This restrained film is a quiet study of human nature; of how people make choices they know are right or wrong; and of how sometimes they just get swept up and make choices without quite thinking at all.
The Yards opens with Leo Handler (Mark Wahlberg) on his way home to Queens borough in New York – on a train, where a guard gives him the once over – from doing time for car theft. His long-suffering mother Val (Ellen Burstyn), who raised him alone and now suffers from a weak heart, has organised a welcome home party for him. Leo’s aunt Kitty (Faye Dunaway), cousin Erica (Charlize Theron) and old friends are on hand; but Kitty’s cool towards him and it’s obvious that Erica and he have a history.
Leo’s step-uncle Frank Olchin (James Caan), his aunt’s second husband, is the corrupt boss of a subway repair company. As a favour to Val, he gives Leo an interview for a job, but suggests he heads off for a few years to train as a machinist. Instead, Leo hooks up with his old friend Willie (Joaquin Phoenix), who is now Erica’s boyfriend and is also working for the repair company – paying off the right people in order to land contracts.
A payoff at the yards goes horribly wrong when Willie murders a relcalcitrant bribe-taker and Leo nearly kills a cop. The gang forces Leo to finish off the cop in his hospital bed; foiled by the return of a doctor, Leo makes an escape instead. He’s let down by nearly everyone who’s in a position to him, as they scramble to cover their own backs.
In the meantime, Erica has become engaged to Willie despite her mother’s disapproval, and Val has a turn with her heart.
At times, the script seems to be unsure about what direction to take, hovering between focusing on the members of the family and their relations with each other, and on the chase for Leo. This dual focus continues until the end of the film, with the monumental nature of Leo’s decision at the end of the film – it seems almost an afterthought – being juxtoposed with a family tragedy. But somehow the balance works, with the journey towards the film’s ending being equally as important as its destination.
The film showcases a macho world, where women aren’t breaking any barriers; they’re either mothers or wanting to be, while the men are the ones huddling in dusty backrooms making the deals. This creates a somewhat dated feel that isn’t really shaken off.
The casting, however, is impeccable. Wahlberg’s performance is suitably understated – the darkened car scene before he heads off to kill the cop in hospital shows that he can really act – while Phoenix plays the ambitious but morally corrupt and slowly disintegrating Willie with heart.
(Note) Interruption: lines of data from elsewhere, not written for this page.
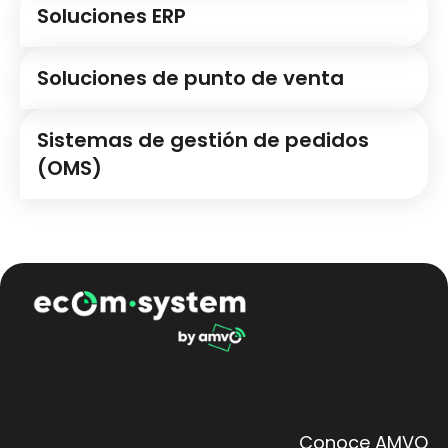
Soluciones ERP
Soluciones de punto de venta
Sistemas de gestión de pedidos
(OMS)
Conoce AMVO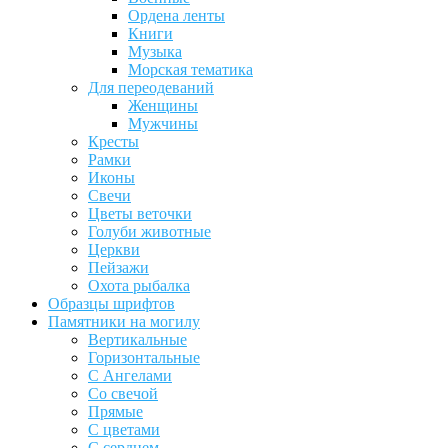
Ордена ленты
Книги
Музыка
Морская тематика
Для переодеваний
Женщины
Мужчины
Кресты
Рамки
Иконы
Свечи
Цветы веточки
Голуби животные
Церкви
Пейзажи
Охота рыбалка
Образцы шрифтов
Памятники на могилу
Вертикальные
Горизонтальные
С Ангелами
Со свечой
Прямые
С цветами
С сердцем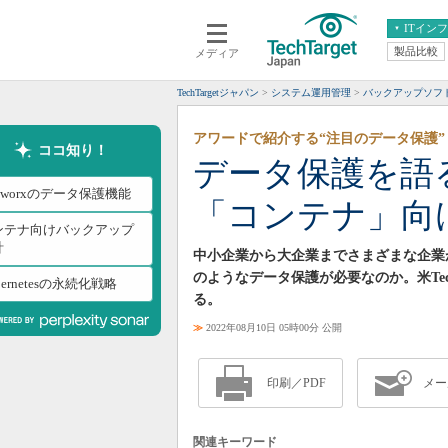
ITイン
製品比較
メディア
クラウド
エンタープライズ
ERP
仮想化
TechTargetジャパン
システム運用管理
バックアップソフ
データ分析
サーバ＆ストレージ
アワードで紹介する“注目のデータ保護”
CX
スマートモバイル
ココ知り！
データ保護を語
情報系システム
ネットワーク
rtworxのデータ保護機能
「コンテナ」向
システム運用管理
ンテナ向けバックアップ
計
中小企業から大企業までさまざまな企業
のようなデータ保護が必要なのか。米Tec
bernetesの永続化戦略
る。
≫
2022年08月10日 05時00分 公開
印刷／PDF
メー
関連キーワード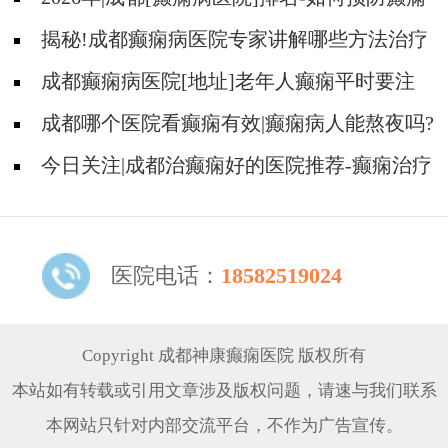
治疗走入误区?
揭秘!成都癫痫病医院专家讲解哪些方法治疗
癫痫好?
成都癫痫病医院[地址]老年人癫痫平时要注
意什么?
成都哪个医院看癫痫有效|癫痫病人能熬夜吗?
今日关注|成都治癫痫好的医院推荐-癫痫治疗
什么比较重要?
医院电话：
18582519024
Copyright 成都神康癫痫医院 版权所有
本站如有转载或引用文章涉及版权问题，请速与我们联系
本网站只针对内部交流平台，不作为广告宣传。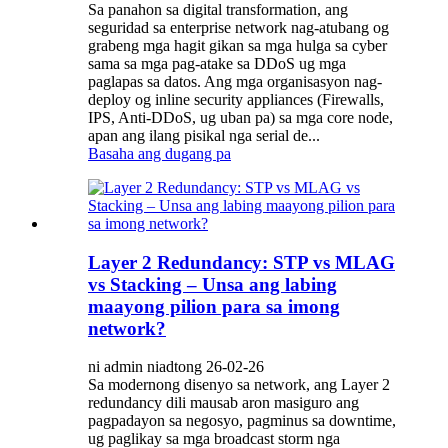
Sa panahon sa digital transformation, ang
seguridad sa enterprise network nag-atubang og
grabeng mga hagit gikan sa mga hulga sa cyber
sama sa mga pag-atake sa DDoS ug mga
paglapas sa datos. Ang mga organisasyon nag-
deploy og inline security appliances (Firewalls,
IPS, Anti-DDoS, ug uban pa) sa mga core node,
apan ang ilang pisikal nga serial de...
Basaha ang dugang pa
Layer 2 Redundancy: STP vs MLAG
vs Stacking – Unsa ang labing
maayong pilion para sa imong
network?
ni admin niadtong 26-02-26
Sa modernong disenyo sa network, ang Layer 2
redundancy dili mausab aron masiguro ang
pagpadayon sa negosyo, pagminus sa downtime,
ug paglikay sa mga broadcast storm nga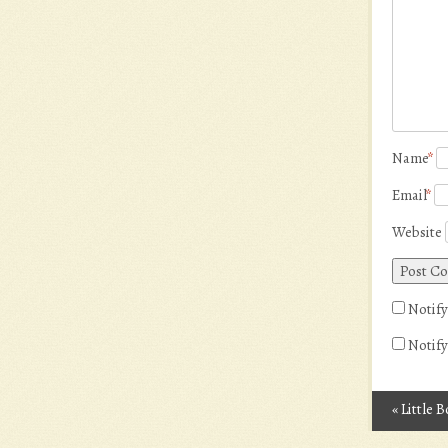
Name
*
Email
*
Website
Notify
Notify
«
Little B
Post n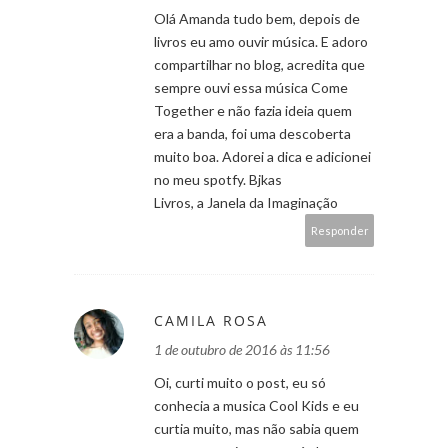
Olá Amanda tudo bem, depois de
livros eu amo ouvir música. E adoro
compartilhar no blog, acredita que
sempre ouvi essa música Come
Together e não fazia ideia quem
era a banda, foi uma descoberta
muito boa. Adorei a dica e adicionei
no meu spotfy. Bjkas
Livros, a Janela da Imaginação
Responder
CAMILA ROSA
1 de outubro de 2016 às 11:56
Oi, curti muito o post, eu só
conhecia a musica Cool Kids e eu
curtia muito, mas não sabia quem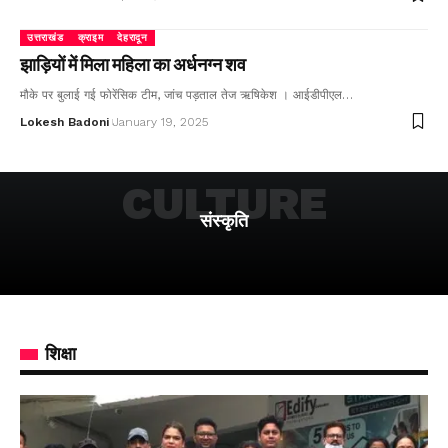
उत्तराखंड
क्राइम
देहरादून
झाड़ियों में मिला महिला का अर्धनग्न शव
मौके पर बुलाई गई फोरेंसिक टीम, जांच पड़ताल तेज ऋषिकेश । आईडीपीएल…
Lokesh Badoni
January 19, 2025
CULTURE
संस्कृति
शिक्षा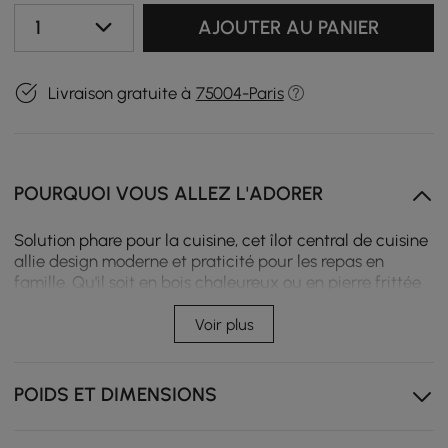
1
AJOUTER AU PANIER
Livraison gratuite à
75004-Paris
POURQUOI VOUS ALLEZ L'ADORER
Solution phare pour la cuisine, cet îlot central de cuisine
allie design moderne et praticité pour les repas en
famille. Qu'il soit en bois chaleureux ou en pierre frittée
luxueuse, il devient le point focal de votre pièce tout en
offrant des solutions de rangement intelligentes.
Voir plus
La surface spacieuse accueille les repas en famille, les
déjeuners décontractés et les rassemblements.
POIDS ET DIMENSIONS
Les options de finition en bois et en pierre frittée
s'accordent à différents styles de décoration.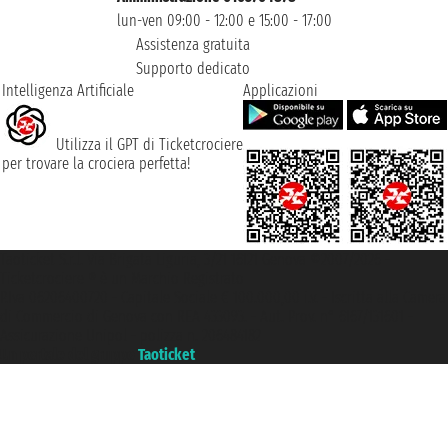
lun-ven 09:00 - 12:00 e 15:00 - 17:00
Assistenza gratuita
Supporto dedicato
Intelligenza Artificiale
Applicazioni
Utilizza il GPT di Ticketcrociere
per trovare la crociera perfetta!
Taoticket S.r.l. Via Brigata Liguria, 3/21 16121 Genova ©2007/2026 -
Ticketcrociere ® è un Marchio Registrato
P.Iva 06206400720 - Capitale Sociale € 100.000,00 i.v. - Iscritta alla Camera
di Commercio di Genova con REA 433093. - Aut. Prov. n° 6167/131601 -
Assicurazione Unipol - polizza n. 206484182
Un portale del gruppo
Taoticket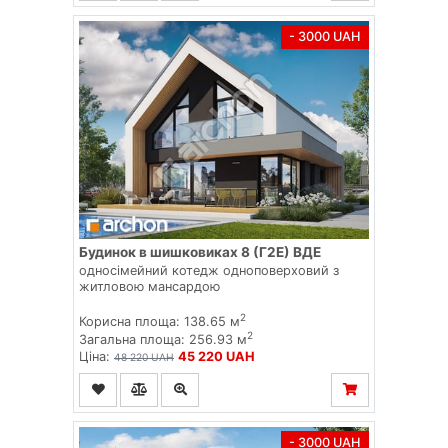
- 3000 UAH
Будинок в шишковиках 8 (Г2E) ВДЕ
односімейний котедж одноповерховий з
житловою мансардою
2
Корисна площа: 138.65 м
2
Загальна площа: 256.93 м
Ціна:
45 220 UAH
48 220 UAH
- 3000 UAH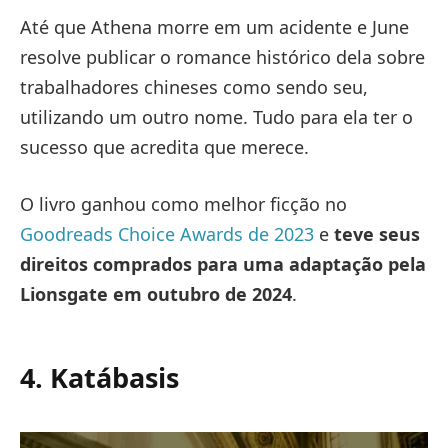
Até que Athena morre em um acidente e June
resolve publicar o romance histórico dela sobre
trabalhadores chineses como sendo seu,
utilizando um outro nome. Tudo para ela ter o
sucesso que acredita que merece.
O livro ganhou como melhor ficção no
Goodreads Choice Awards de 2023
e
teve seus
direitos comprados para uma adaptação pela
Lionsgate em outubro de 2024
.
4. Katábasis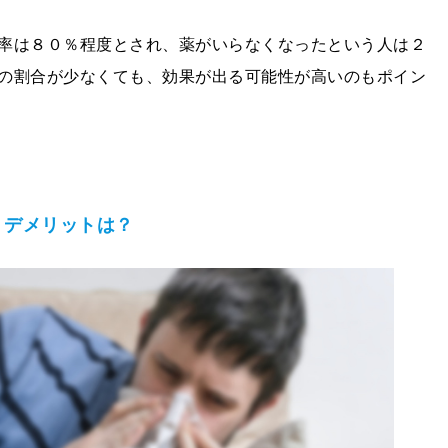
率は８０％程度とされ、薬がいらなくなったという人は２
の割合が少なくても、効果が出る可能性が高いのもポイン
・デメリットは？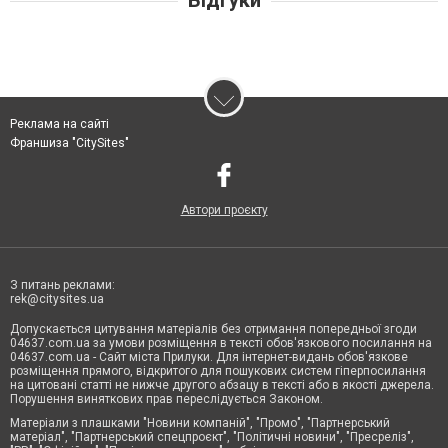
Відгуки
Реклама на сайті
Франшиза "CitySites"
Автори проєкту
З питань реклами:
rek@citysites.ua
Допускається цитування матеріалів без отримання попередньої згоди
04637.com.ua за умови розміщення в тексті обов'язкового посилання на
04637.com.ua - Сайт міста Прилуки. Для інтернет-видань обов'язкове
розміщення прямого, відкритого для пошукових систем гіперпосилання
на цитовані статті не нижче другого абзацу в тексті або в якості джерела.
Порушення виняткових прав переслідується Законом.
Матеріали з плашками "Новини компаній", "Промо", "Партнерський
матеріал", "Партнерський спецпроєкт", "Політичні новини", "Пресреліз",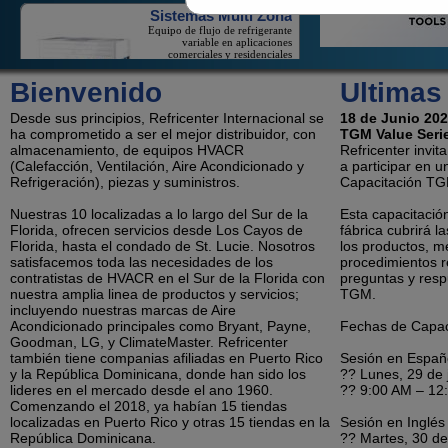
variable en aplicaciones
comerciales y residenciales
Bienvenido
Ultimas
On/Off Mini-Splits
On/Off Mini-Splits Ofrecen Un
Gran Valor Para El
Desde sus principios, Refricenter Internacional se
18 de Junio 20
Enfriamiento De Un Espacio
ha comprometido a ser el mejor distribuidor, con
TGM Value Seri
Aislado
almacenamiento, de equipos HVACR
Refricenter invit
(Calefacción, Ventilación, Aire Acondicionado y
a participar en 
Refrigeración), piezas y suministros.
Capacitación TG
Sistemas Sin Ducto de LG
Nuestras 10 localizadas a lo largo del Sur de la
Esta capacitación
Los Productos De Solo Zona Y
Multi-Zona de LG Baja Costos
Florida, ofrecen servicios desde Los Cayos de
fábrica cubrirá l
De Contratistas Y Ahorra Dinero
Florida, hasta el condado de St. Lucie. Nosotros
los productos, me
A Los Consumidores Sobre La
satisfacemos toda las necesidades de los
procedimientos 
Electricidad
contratistas de HVACR en el Sur de la Florida con
preguntas y resp
nuestra amplia linea de productos y servicios;
TGM.
Refrigeración
incluyendo nuestras marcas de Aire
Acondicionado principales como Bryant, Payne,
Fechas de Capac
Unidades Condensadoras,
evaporadores, cámaras frías y
Goodman, LG, y ClimateMaster. Refricenter
mucho más.
también tiene companias afiliadas en Puerto Rico
Sesión en Españ
y la República Dominicana, donde han sido los
?? Lunes, 29 de 
lideres en el mercado desde el ano 1960.
?? 9:00 AM – 12
Comenzando el 2018, ya habían 15 tiendas
Deshumidificadores, Portátiles y Aires
localizadas en Puerto Rico y otras 15 tiendas en la
Sesión en Inglés
República Dominicana.
?? Martes, 30 de
de Ventana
James Caan’s performance is also of note, playing a man who’s just trying to make a living, but teeters on the edge of the abyss of evil.
Director of photography Harris Savides and cinematographer Gordon Willis have also done a fine job – oddly enough, there are some captivating shots in particular of buildings and their interiors.
This is not an inspiring film, but rather a reassuring and solemn one. Sometimes the good guy pulls through, but it’s rarely a simple victory. The Yards bravely attempts to look at the complexity.